Friday, June 14, 2013

The Testament of Mary

Michelangelo's La Pieta
The Testament of Mary by Colm Tóibín (McClelland & Stewart, 2012) 104 pages

When we traveled to Ephesus, Turkey in the 1990s to see the famous ruins there, the home that Mary, the mother of Jesus, purportedly lived and died in, was pointed out to us from the ruins. It sat, a lonely structure, on an isolated hill. It seemed a strange location for Mary to end her days, so far from her home, so far from her people. Perhaps Tóibín thought the same thing and this served as the genesis for this melancholy book about Mary's life.

Tóibín comes at a portrait of Mary from a decidedly different and slightly disturbing angle … what happened to Mary after Jesus’ crucifixion? How did she come to be in Ephesus? With whom did she live? How did she feel about the events that happened?

When this short novella begins, Mary is being held as a sort of captive in Ephesus by Jesus’ followers who are attempting to record the details of his life, prodding her for memories, shaping a narrative about her son that she does not entirely agree with. She is a sort of prisoner to the fame that surrounds Jesus and the religion he has spawned.

She recounts the famous miracles that Jesus was credited with – the raising of Lazarus from the dead, the turning of water into wine at the wedding at Cana, walking on water on the Sea of Galilee – and then turns to events that lead to the last days of his life on earth.

It is infinitely amusing to think of Mary actively disliking the apostles and Jesus’ followers – she finds that they are too strident, too fevered. In this book, Mary is suspicious of their idolatry and beseeches her son to be careful, to be judicious around them. In a manner, Jesus is portrayed as being more like a petulant teenager who won't heed a maternal warning than the Savior of Christianity.

There is the explicit suggestion that he was betrayed by Marcus, Mary's cousin (whether this is a historical figure, I don't know). After Jesus is captured, tortured and crucified by the Romans, a graphic and disturbing description here that Mary witnesses with great anguish, Mary sees that she is being watched and pursued, and flees with a stranger into Turkey where she will eventually live the rest of her life.

She understands, with a kind of horror, that his followers are constructing a myth around
his life and deeds and recording them for posterity – specifically that he was the son of God - a position that she cautiously challenges being full aware of who the man's father was.
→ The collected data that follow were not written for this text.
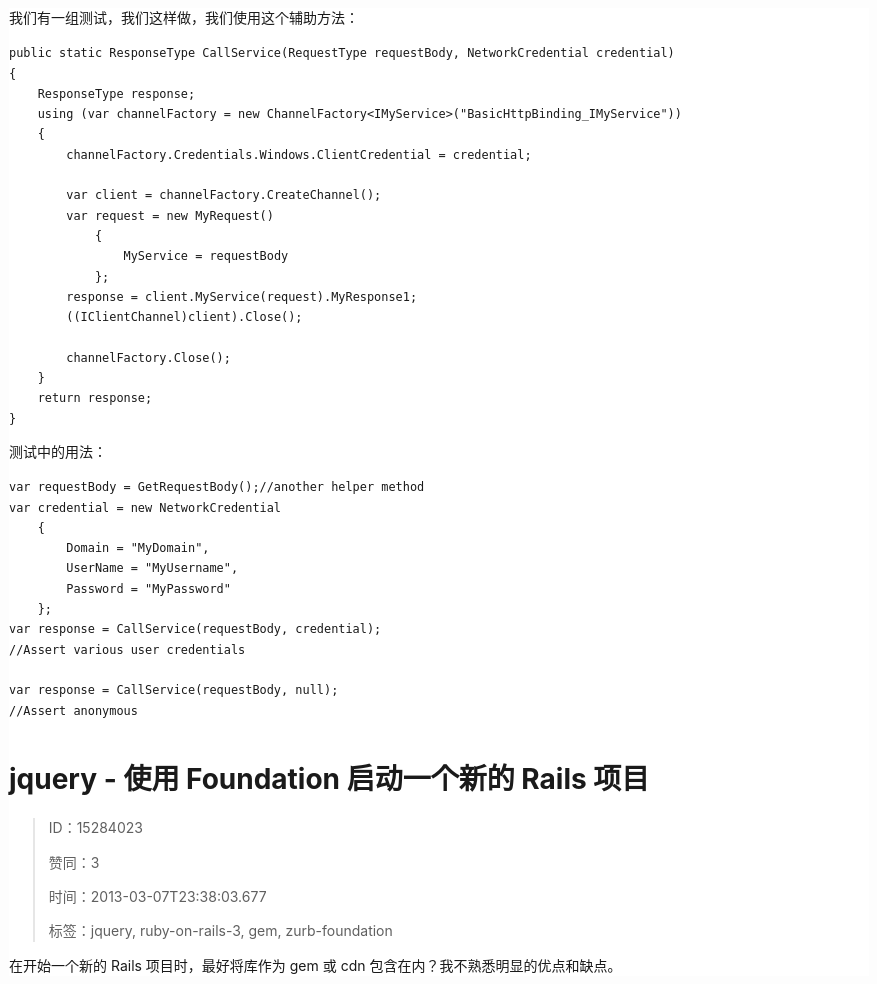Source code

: 我们有一组测试，我们这样做，我们使用这个辅助方法：

```
public static ResponseType CallService(RequestType requestBody, NetworkCredential credential)
{
    ResponseType response;
    using (var channelFactory = new ChannelFactory<IMyService>("BasicHttpBinding_IMyService"))
    {
        channelFactory.Credentials.Windows.ClientCredential = credential;

        var client = channelFactory.CreateChannel();
        var request = new MyRequest()
            {
                MyService = requestBody
            };
        response = client.MyService(request).MyResponse1;
        ((IClientChannel)client).Close();

        channelFactory.Close();
    }
    return response;
} 
```

测试中的用法：

```
var requestBody = GetRequestBody();//another helper method
var credential = new NetworkCredential
    {
        Domain = "MyDomain", 
        UserName = "MyUsername", 
        Password = "MyPassword"
    };
var response = CallService(requestBody, credential);
//Assert various user credentials

var response = CallService(requestBody, null);
//Assert anonymous 
```

# jquery - 使用 Foundation 启动一个新的 Rails 项目

> ID：15284023
> 
> 赞同：3
> 
> 时间：2013-03-07T23:38:03.677
> 
> 标签：jquery, ruby-on-rails-3, gem, zurb-foundation

在开始一个新的 Rails 项目时，最好将库作为 gem 或 cdn 包含在内？我不熟悉明显的优点和缺点。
She feels “the enormity of their ambition and the innocence of their belief”. Mary listens with wonder to the speculation that Jesus’ father was God and that Jesus died to “save” us (a concept that bedeviled me as a child - save us from what - from sins we have not yet committed?). And when Mary does not respond with the appropriate enthusiasm, she sees something “dark” in their faces  - a threat, a sense of coercion, that inspires fear in her.
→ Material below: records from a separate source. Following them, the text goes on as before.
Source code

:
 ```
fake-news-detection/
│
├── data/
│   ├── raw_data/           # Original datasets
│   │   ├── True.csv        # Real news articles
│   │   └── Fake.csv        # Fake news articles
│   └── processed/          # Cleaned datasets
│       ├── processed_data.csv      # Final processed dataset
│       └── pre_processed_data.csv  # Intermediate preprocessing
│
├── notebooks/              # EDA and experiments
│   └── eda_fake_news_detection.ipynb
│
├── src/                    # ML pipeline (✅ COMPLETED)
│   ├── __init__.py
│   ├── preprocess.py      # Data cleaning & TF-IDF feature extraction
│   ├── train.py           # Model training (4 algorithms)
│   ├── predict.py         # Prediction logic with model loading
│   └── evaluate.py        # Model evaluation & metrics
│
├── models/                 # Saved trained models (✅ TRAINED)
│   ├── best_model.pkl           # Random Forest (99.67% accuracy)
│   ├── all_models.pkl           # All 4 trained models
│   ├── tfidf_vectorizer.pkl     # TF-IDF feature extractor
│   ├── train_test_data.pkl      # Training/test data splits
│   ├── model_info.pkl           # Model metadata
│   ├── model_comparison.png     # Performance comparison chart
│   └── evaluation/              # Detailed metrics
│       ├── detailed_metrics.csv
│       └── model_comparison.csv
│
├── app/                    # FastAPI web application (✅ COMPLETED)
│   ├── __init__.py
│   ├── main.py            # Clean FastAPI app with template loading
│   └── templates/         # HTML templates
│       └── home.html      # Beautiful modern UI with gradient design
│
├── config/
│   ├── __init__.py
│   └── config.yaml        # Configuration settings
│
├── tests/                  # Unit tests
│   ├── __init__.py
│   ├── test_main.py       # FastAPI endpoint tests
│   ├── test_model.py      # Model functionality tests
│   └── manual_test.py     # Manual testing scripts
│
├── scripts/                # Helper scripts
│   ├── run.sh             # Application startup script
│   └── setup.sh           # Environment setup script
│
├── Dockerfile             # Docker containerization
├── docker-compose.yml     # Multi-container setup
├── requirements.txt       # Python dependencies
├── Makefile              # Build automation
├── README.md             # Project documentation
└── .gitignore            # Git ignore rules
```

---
But Mary is not depicted as a passive victim, eyes averted in perpetual sorrow. When her captors try and sit in a chair that Mary always reserves for her long deceased husband, she threatens them with a knife.
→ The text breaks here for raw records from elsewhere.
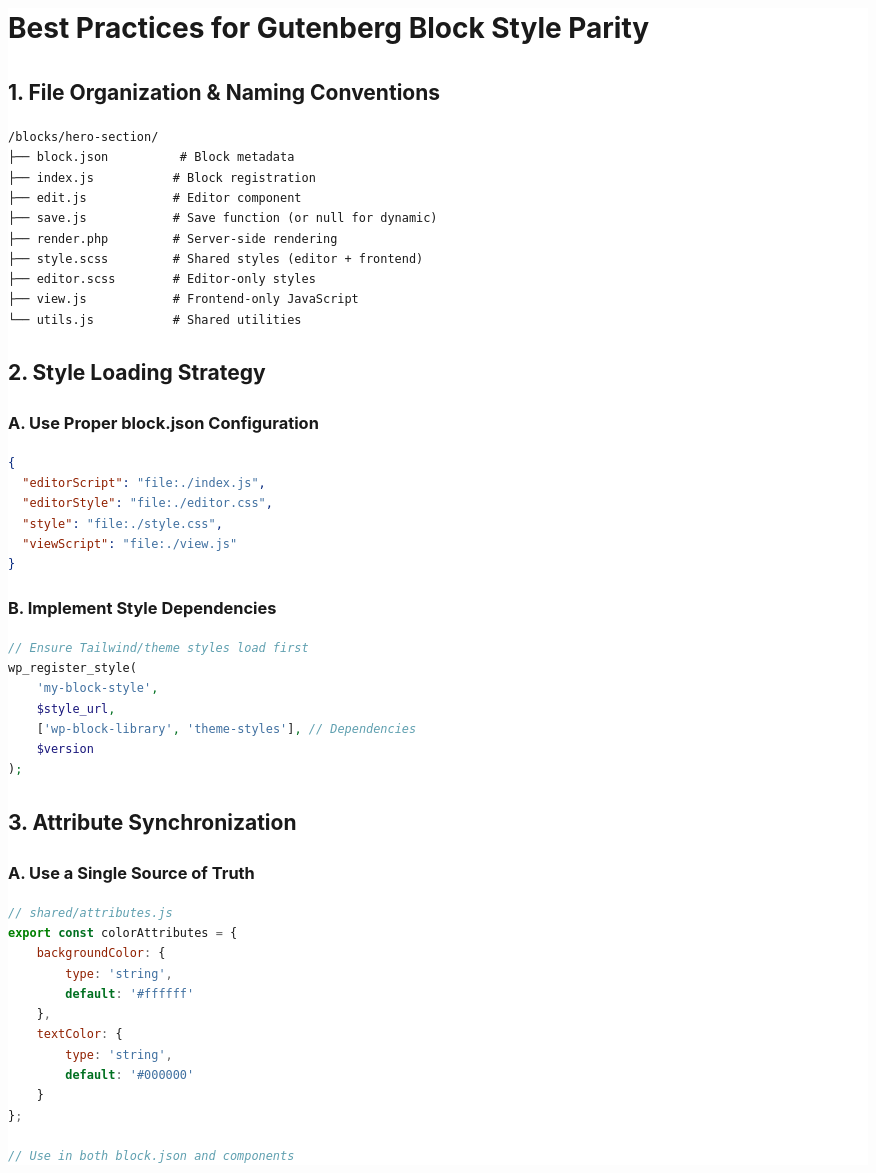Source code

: # Best Practices for Gutenberg Block Style Parity

## 1. **File Organization & Naming Conventions**

```
/blocks/hero-section/
├── block.json          # Block metadata
├── index.js           # Block registration
├── edit.js            # Editor component
├── save.js            # Save function (or null for dynamic)
├── render.php         # Server-side rendering
├── style.scss         # Shared styles (editor + frontend)
├── editor.scss        # Editor-only styles
├── view.js            # Frontend-only JavaScript
└── utils.js           # Shared utilities
```

## 2. **Style Loading Strategy**

### A. Use Proper block.json Configuration
```json
{
  "editorScript": "file:./index.js",
  "editorStyle": "file:./editor.css",
  "style": "file:./style.css",
  "viewScript": "file:./view.js"
}
```

### B. Implement Style Dependencies
```php
// Ensure Tailwind/theme styles load first
wp_register_style(
    'my-block-style',
    $style_url,
    ['wp-block-library', 'theme-styles'], // Dependencies
    $version
);
```

## 3. **Attribute Synchronization**

### A. Use a Single Source of Truth
```javascript
// shared/attributes.js
export const colorAttributes = {
    backgroundColor: {
        type: 'string',
        default: '#ffffff'
    },
    textColor: {
        type: 'string',
        default: '#000000'
    }
};

// Use in both block.json and components
```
Tóibín tries hard, and largely successfully, to communicate the tremendous sorrow that Mary experiences witnessing the torture and death of her son, and her anguish that she can do nothing to save him. But, here, we see something more than the suffering mother – we see a woman trapped inside the beginnings of an ideology, in a cult-like atmosphere. She sees that his acolytes have taken this singular man, who acted with bravery, did some astonishing things, and was then raised to the level of a god.

And … whose mortal mother could do nothing to dissuade them from this view nor protect herself from their "solicitude" after his death.